Undergraduates also tend to value working in a rich environment that includes postgraduates. This indicator is normalised to take account of a university's unique subject mix, reflecting the different volume of doctoral awards in different disciplines, and makes up 6 per cent of overall scores.
The final indicator in the category is a simple measure of institutional income scaled against academic staff numbers.
This figure, adjusted for purchasing-power parity so that all nations may compete on a level playing field, indicates the general status of an institution and gives a broad sense of the infrastructure and facilities available to students and staff. This measure is worth 2.25 per cent overall.

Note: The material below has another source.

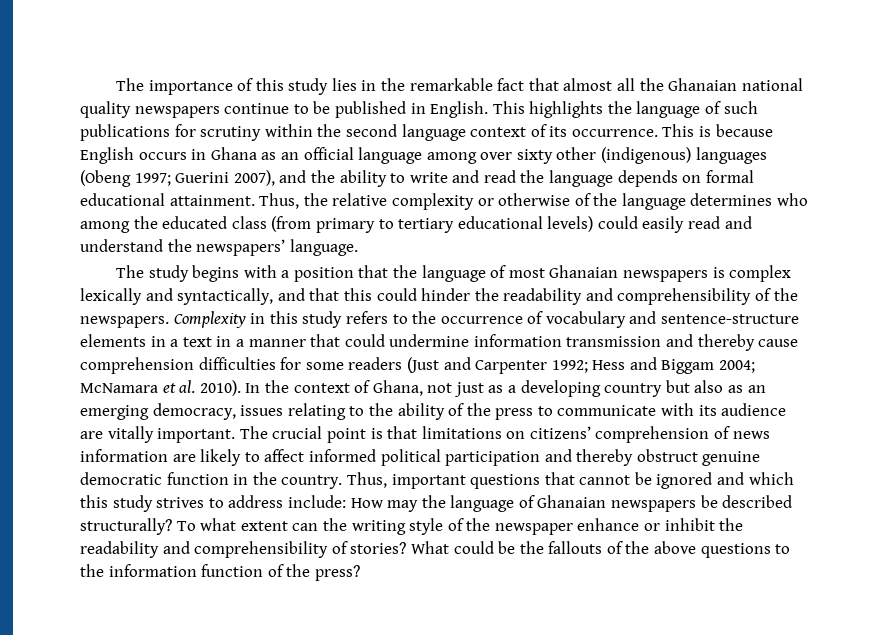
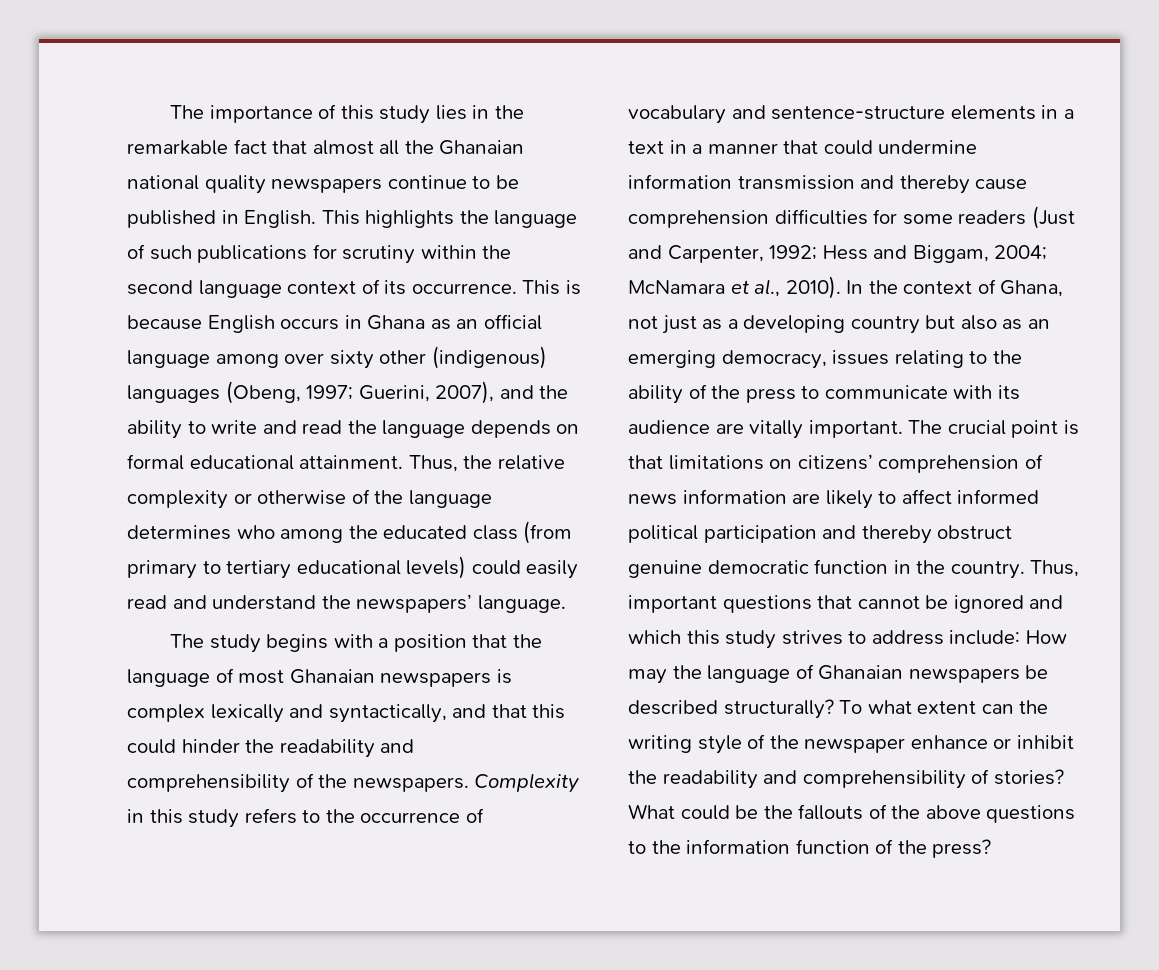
[80,170,230,187] (Obeng 1997; Guerini -> [225,381,430,404] (Obeng, 1997; Guerini,
[475,360,548,374] Carpenter -> [667,245,764,263] Carpenter,
[661,359,715,374] Biggam -> [912,245,989,263] Biggam,
[179,380,196,393] al. -> [754,279,781,297] al.,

The subject tables employ the same range of 13 performance indicators used in the overall World University Rankings, brought together with scores provided under five categories:
- Teaching: the learning environment
- Research: volume, income and reputation
- Citations: research influence
- International outlook: staff, students and research
- Industry income: innovation.
Here, the overall methodology is carefully recalibrated for each subject, with the weightings changed to best suit the individual fields. In particular, those given to the research indicators have been altered to fit more closely the research culture in each subject, reflecting different publication habits: in the arts and humanities, for instance, where the range of outputs extends well beyond peer-reviewed journals, we give less weight to paper citations.
Accordingly, the weight given to “citations: research influence” is halved from 30 per cent in the overall rankings to just 15 per cent for the arts and humanities.

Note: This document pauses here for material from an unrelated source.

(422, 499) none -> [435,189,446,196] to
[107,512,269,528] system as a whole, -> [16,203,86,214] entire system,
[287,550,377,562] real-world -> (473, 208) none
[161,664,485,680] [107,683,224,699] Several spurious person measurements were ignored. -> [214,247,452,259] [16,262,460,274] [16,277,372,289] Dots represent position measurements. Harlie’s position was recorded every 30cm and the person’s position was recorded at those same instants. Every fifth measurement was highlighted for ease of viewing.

More weight is given to other research indicators, including the academic reputation survey.
For social sciences, where there is also less faith in the strength of citations alone as an indicator of research excellence, the measure’s weighting is reduced to 25 per cent.
By the same token, in those subjects where the vast majority of research outputs come through journal articles and where there are high levels of confidence in the strength of citations data, we have increased the weighting given to the research influence (up to 35 per cent for the physical and life sciences and for the clinical, pre-clinical and health tables).
A breakdown of the methodology for each subject is provided at the foot of the tables.
No institution can be included in the overall World University Rankings unless it has published a minimum of 200 research papers a year over the five years we examine.
But for the six subject tables, the threshold drops to 100 papers a year for subjects that generate a high volume of publications and 50 a year in subjects such as social sciences where the volume tends to be lower.
Although we apply some editorial discretion, we generally expect an institution to have at least 10 per cent of its staff working in the relevant discipline in order to include it in the subject table.
The majority of institutions in Thomson Reuters’ Global Institutional Profiles database, which fuels the rankings, provide detailed subject-level information. In rare cases where such data are not supplied, institutions are either excluded or public sources are used to inform estimates.